Assignment:
Nothing but the exact text of the entries should appear in your answer; pictures stay out.
=======
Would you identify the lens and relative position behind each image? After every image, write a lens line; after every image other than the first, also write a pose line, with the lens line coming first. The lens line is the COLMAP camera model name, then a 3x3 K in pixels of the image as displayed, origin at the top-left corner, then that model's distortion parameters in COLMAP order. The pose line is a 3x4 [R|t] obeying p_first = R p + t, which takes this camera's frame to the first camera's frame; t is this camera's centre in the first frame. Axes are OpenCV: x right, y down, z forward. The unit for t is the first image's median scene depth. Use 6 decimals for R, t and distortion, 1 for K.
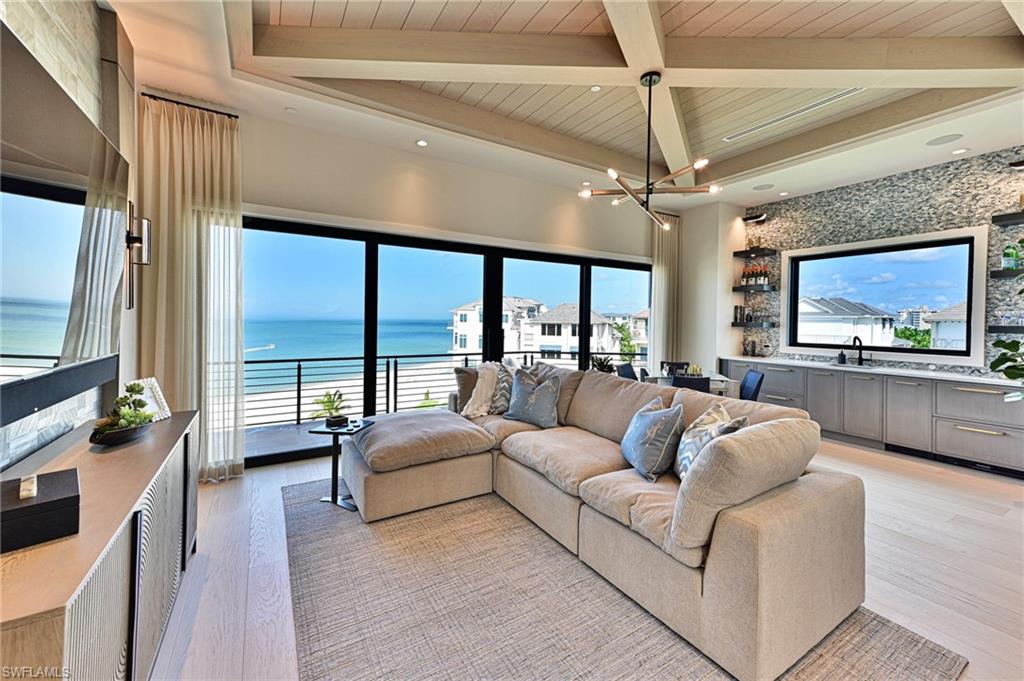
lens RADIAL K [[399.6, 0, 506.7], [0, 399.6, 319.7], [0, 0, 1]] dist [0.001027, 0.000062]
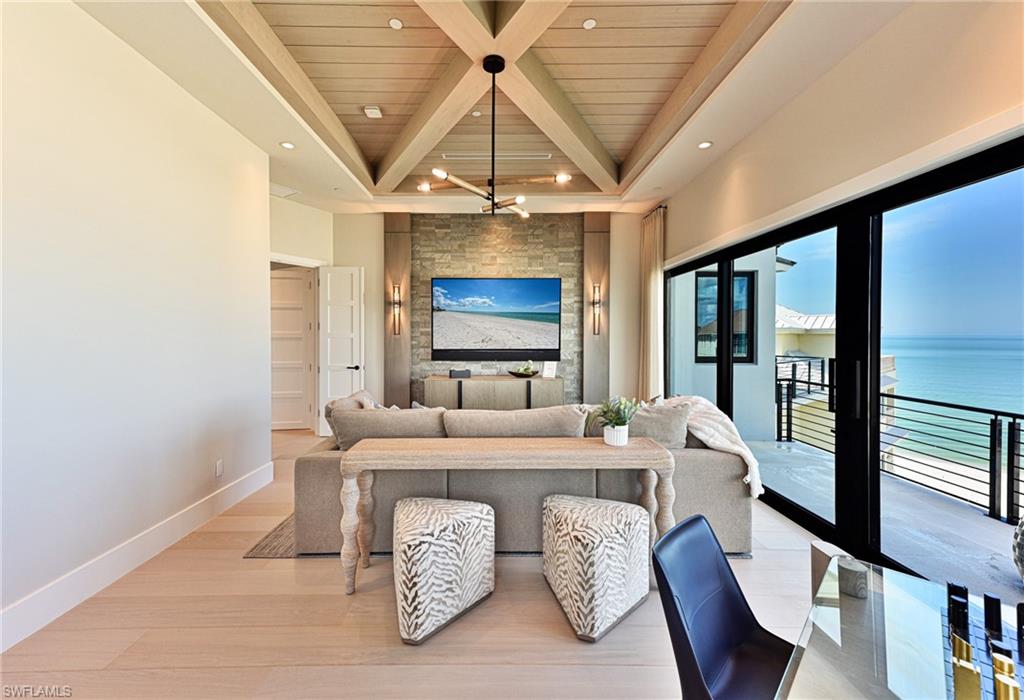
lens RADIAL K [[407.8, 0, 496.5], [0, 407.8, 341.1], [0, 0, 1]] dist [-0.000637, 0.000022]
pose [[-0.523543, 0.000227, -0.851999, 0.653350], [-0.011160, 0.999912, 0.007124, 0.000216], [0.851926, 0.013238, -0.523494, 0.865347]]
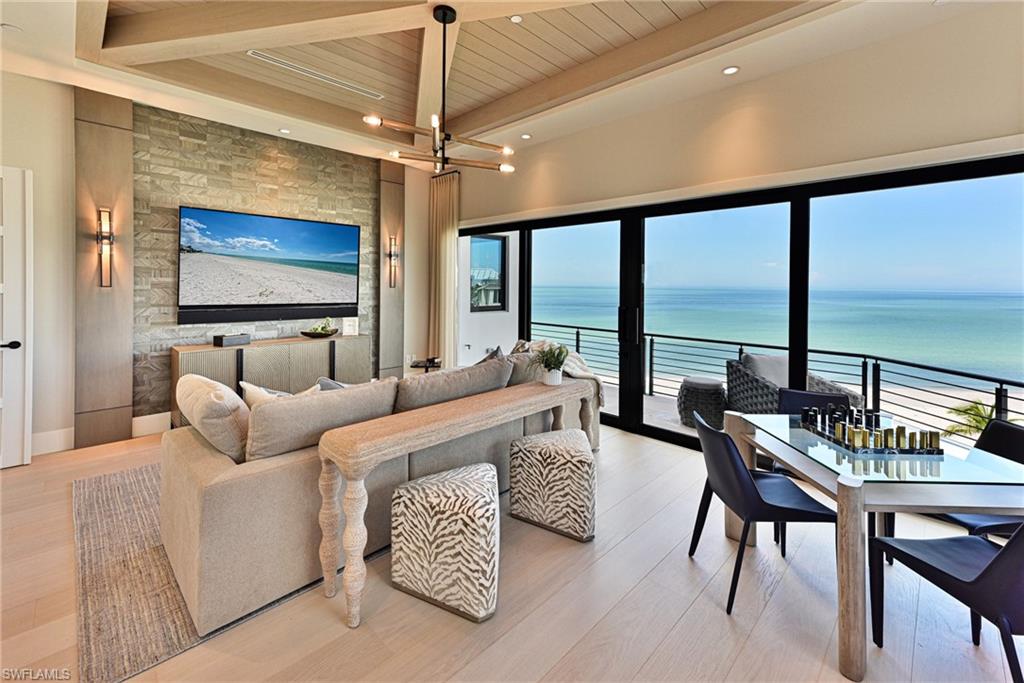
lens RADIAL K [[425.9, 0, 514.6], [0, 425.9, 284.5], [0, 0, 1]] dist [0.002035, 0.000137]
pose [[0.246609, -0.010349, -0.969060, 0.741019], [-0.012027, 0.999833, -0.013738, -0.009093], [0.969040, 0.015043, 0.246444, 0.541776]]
=======
Task answer:
Would you identify the lens and relative position behind each image? After every image, write a lens line; after every image other than the first, also write a pose line, with the lens line coming first. The lens line is the COLMAP camera model name, then a 3x3 K in pixels of the image as displayed, origin at the top-left corner, then that model's distortion parameters in COLMAP order. The pose line is a 3x4 [R|t] obeying p_first = R p + t, which takes this camera's frame to the first camera's frame; t is this camera's centre in the first frame. Axes are OpenCV: x right, y down, z forward. The unit for t is the first image's median scene depth. Use 6 decimals for R, t and distortion, 1 for K.
lens RADIAL K [[399.6, 0, 506.7], [0, 399.6, 319.7], [0, 0, 1]] dist [0.001027, 0.000062]
lens RADIAL K [[407.8, 0, 496.5], [0, 407.8, 341.1], [0, 0, 1]] dist [-0.000637, 0.000022]
pose [[-0.523543, 0.000227, -0.851999, 0.653350], [-0.011160, 0.999912, 0.007124, 0.000216], [0.851926, 0.013238, -0.523494, 0.865347]]
lens RADIAL K [[425.9, 0, 514.6], [0, 425.9, 284.5], [0, 0, 1]] dist [0.002035, 0.000137]
pose [[0.246609, -0.010349, -0.969060, 0.741019], [-0.012027, 0.999833, -0.013738, -0.009093], [0.969040, 0.015043, 0.246444, 0.541776]]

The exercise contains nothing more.